• [Try it] A verbatim transcript of the data that follows, free of images, is the expected result.

• [Provided material]

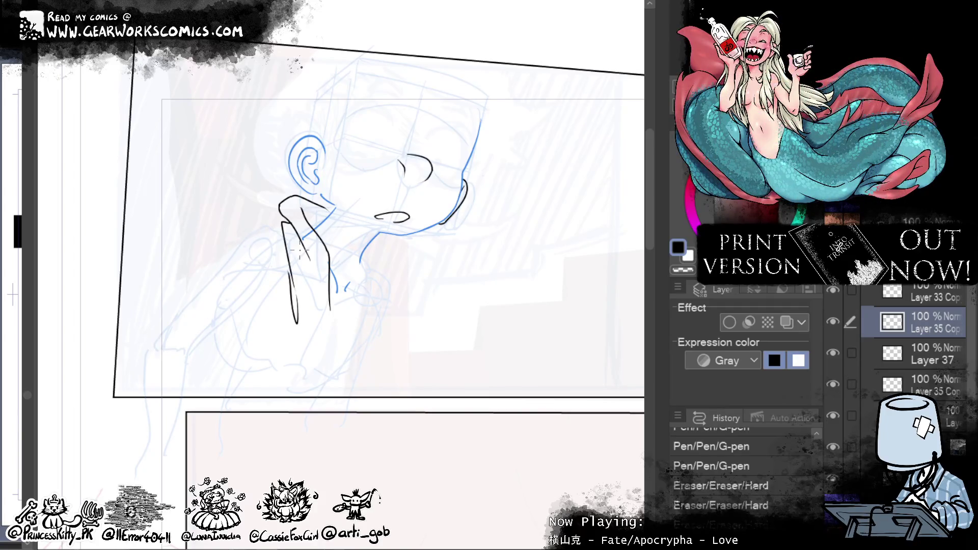
{"action": "key", "text": "ctrl+z"}
Step: Ink a short stroke beside the neck, retrying it until it fits, then reframe the face
{"action": "left_click_drag", "start_coordinate": [308, 261], "coordinate": [314, 301]}
{"action": "key", "text": "ctrl+z"}
{"action": "left_click_drag", "start_coordinate": [304, 239], "coordinate": [313, 291]}
{"action": "key", "text": "ctrl+z"}
{"action": "left_click_drag", "start_coordinate": [304, 239], "coordinate": [314, 290]}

• [Result of this task]
{"action": "key", "text": "ctrl+z"}
Step: Ink a short stroke beside the neck, retrying it until it fits, then reframe the face
{"action": "left_click_drag", "start_coordinate": [308, 261], "coordinate": [314, 301]}
{"action": "key", "text": "ctrl+z"}
{"action": "left_click_drag", "start_coordinate": [304, 239], "coordinate": [313, 291]}
{"action": "key", "text": "ctrl+z"}
{"action": "left_click_drag", "start_coordinate": [304, 239], "coordinate": [314, 290]}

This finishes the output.